The Bilinear Transform

The formula for a general first-order (bilinear) conformal mapping of functions of a complex variable is conveniently expressed by [37, page 75]

$${(\zeta -\zeta _1)(\zeta _2-\zeta _3) \over (\zeta _2-\zeta _1)(\zeta -\zeta _3)} = {(z-z_1)(z_2-z_3) \over (z_2-z_1)(z-z_3)}.$$

It can be seen that choosing three specific points and their images determines the mapping for all $z$ and $\zeta$.

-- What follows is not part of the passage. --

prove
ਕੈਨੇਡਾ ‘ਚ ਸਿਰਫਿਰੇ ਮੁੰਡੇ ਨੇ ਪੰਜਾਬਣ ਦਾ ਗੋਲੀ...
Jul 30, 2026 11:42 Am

Bilinear transformations map circles and lines into circles and lines (lines being viewed as circles passing through the point at infinity). In digital audio, where both domains are ``$z$ planes,'' we normally want to map the unit circle to itself, with dc mapping to dc ( $z_1=\zeta _1=1$) and half the sampling rate mapping to half the sampling rate ( $z_2=\zeta _2=-1$). Making these substitutions in (E.6) leaves us with transformations of the form

$$z= {\cal A}_{\rho }(\zeta ) = {\zeta + \rho \over 1 + \zeta \rho } , \qquad \rho = {\zeta _3 - z_3 \over 1 - z_3\zeta _3}.$$

The constant $\rho$ provides one remaining degree of freedom which can be used to map any particular frequency $\omega$ (corresponding to the point $e^{j\omega }$ on the unit circle) to a new location $a(\omega )$. All other frequencies will be warped accordingly. The allpass coefficient $\rho$ can be written in terms of these frequencies as

$$\rho = {\sin\{[a(\omega )-\omega ]/2\} \over \sin\{[a(\omega )+\omega ]/2\} },$$

In this form, it is clear that $\rho$ is real and that the inverse of ${\cal A}_{\rho }$ is ${\cal A}_{-\rho }$. Also, since $0\leq\{\omega ,a(\omega )\}\leq\pi$, and $a(\omega )\geq\omega$ for a Bark map, we have $\rho \in[0,1)$ for a Bark map from the $z$ plane to the $\zeta$ plane.